In 2008, Republican insiders in a number of states worked mightily to ensure that presidential candidate Rep. Ron Paul met with no success. So, this time around, his campaign has trained supporters in the caucus states to act like insiders.
What’s the secret?
“There were no actual delegates rewarded in last Tuesday’s voting,” Greg Gutfeld clarified on Red Eye, his late-night Fox News show. The votes reported on caucus night are not the votes that count, the ones that elect delegates. Instead, the delegates — who go on to pick other delegates to go to the state convention and then the national convention, and ultimately choose the GOP candidate — are picked later, after many caucus attendees have gone home for the night.
Ron Paul’s supporters stick around. And vote themselves in as delegates.

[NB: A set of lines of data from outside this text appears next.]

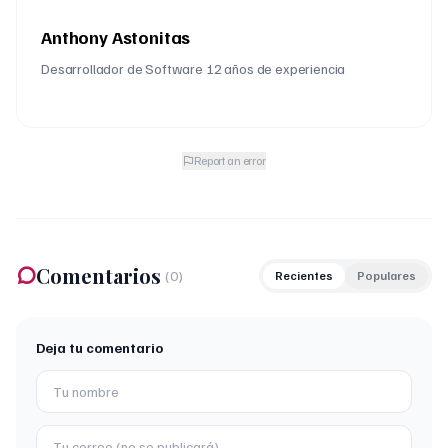
Anthony Astonitas
Desarrollador de Software 12 años de experiencia
Report an error
Comentarios
(
0
)
Recientes
Populares
Deja tu comentario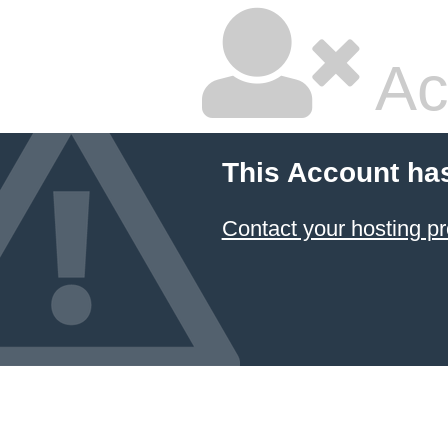
Ac
This Account ha
Contact your hosting pr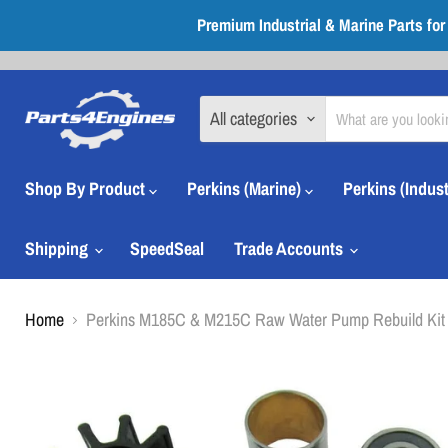
Premium Industrial & Marine Parts fo
All categories
Shop By Product
Perkins (Marine)
Perkins (Indust
Shipping
SpeedSeal
Trade Accounts
Home
Perkins M185C & M215C Raw Water Pump Rebuild Kit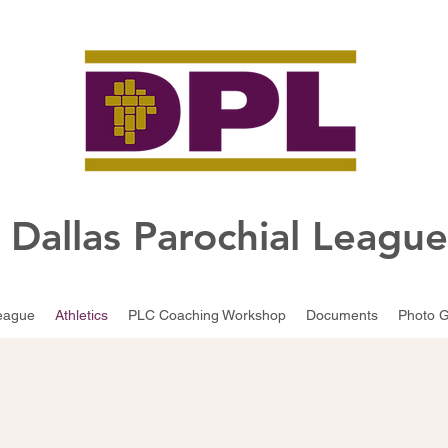
Dallas Parochial Leagu
eague
Athletics
PLC Coaching Workshop
Documents
Photo G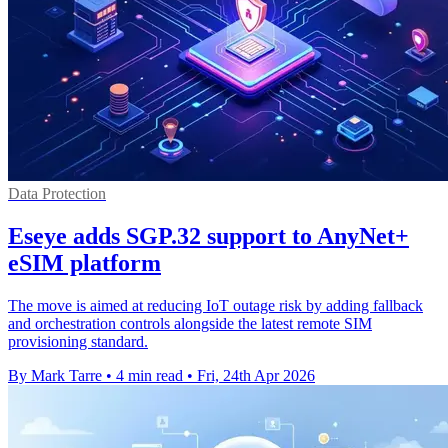
Data Protection
Eseye adds SGP.32 support to AnyNet+
eSIM platform
The move is aimed at reducing IoT outage risk by adding fallback
and orchestration controls alongside the latest remote SIM
provisioning standard.
By Mark Tarre
•
4 min read
•
Fri, 24th Apr 2026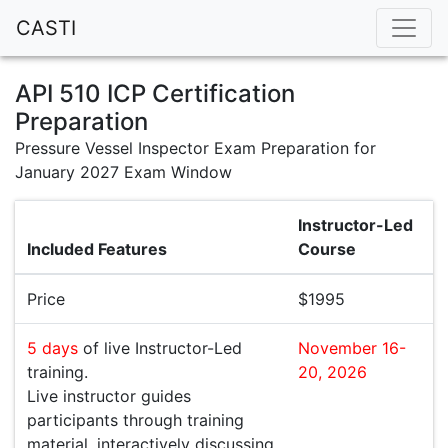
CASTI
API 510 ICP Certification
Preparation
Pressure Vessel Inspector Exam Preparation for
January 2027 Exam Window
Instructor-Led
Included Features
Course
Price
$1995
5 days
of live Instructor-Led
November 16-
training.
20, 2026
Live instructor guides
participants through training
material, interactively discussing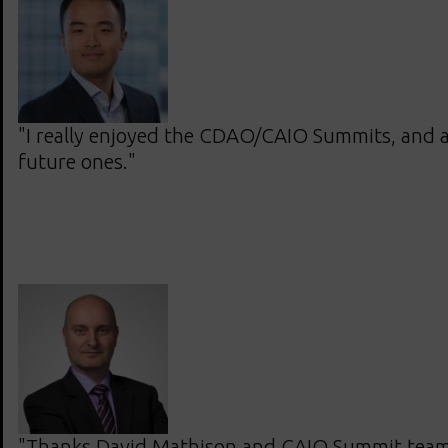
"I really enjoyed the CDAO/CAIO Summits, and 
future ones."
"Thanks David Mathison and CAIO Summit team.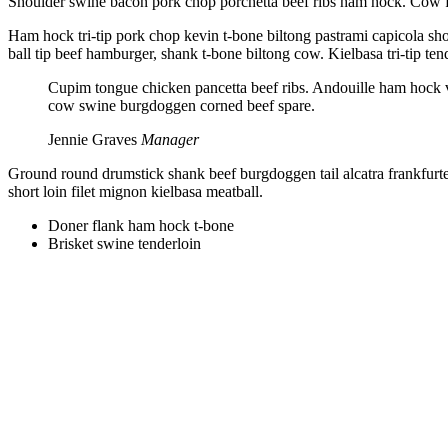
Shoulder swine bacon pork chop porchetta beef ribs ham hock. Cow fr
Ham hock tri-tip pork chop kevin t-bone biltong pastrami capicola shor
ball tip beef hamburger, shank t-bone biltong cow. Kielbasa tri-tip te
Cupim tongue chicken pancetta beef ribs. Andouille ham hock ve
cow swine burgdoggen corned beef spare.
Jennie Graves
Manager
Ground round drumstick shank beef burgdoggen tail alcatra frankfurte
short loin filet mignon kielbasa meatball.
Doner flank ham hock t-bone
Brisket swine tenderloin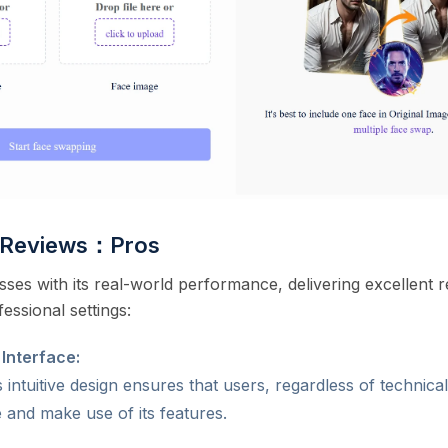
o Reviews：Pros
ses with its real-world performance, delivering excellent re
essional settings:
 Interface:
 intuitive design ensures that users, regardless of technica
e and make use of its features.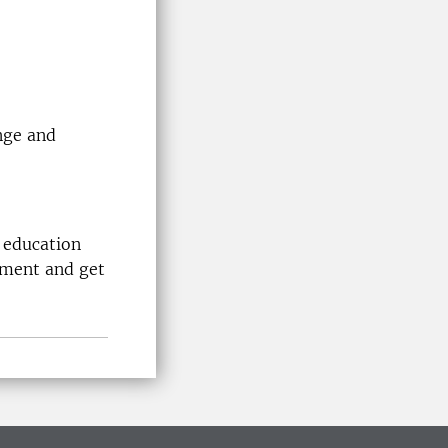
nge and
 education
nment and get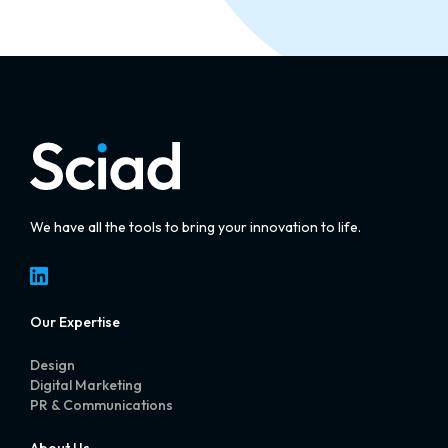
We have all the tools to bring your innovation to life.
LinkedIn
Our Expertise
Design
Digital Marketing
PR & Communications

“We do have to remember,” Ron Paul has gloated, that “the straw vote is one thing, but then there’s one other thing called delegates, yeah!”
News sources consistently report caucus night straw vote totals, but rarely mention that such caucus polling is relevant only for perceptions of “momentum.” The actual candidate selection mechanism? Something else again.
Indeed, it looks like a majority of Minnesota delegates, as well as surprisingly high percentages in Iowa, Colorado and Nevada, may actually end up supporting Ron Paul for President.
Un-democratic? Paul supporters are unashamed of their strategy, as campaign senior advisor Doug Wead happily explained to Rachel Maddow. As they see it, they are only acting according to the rules that usually serve to favor insiders in the GOP boys’ club.
This is Common Sense. I’m Paul Jacob.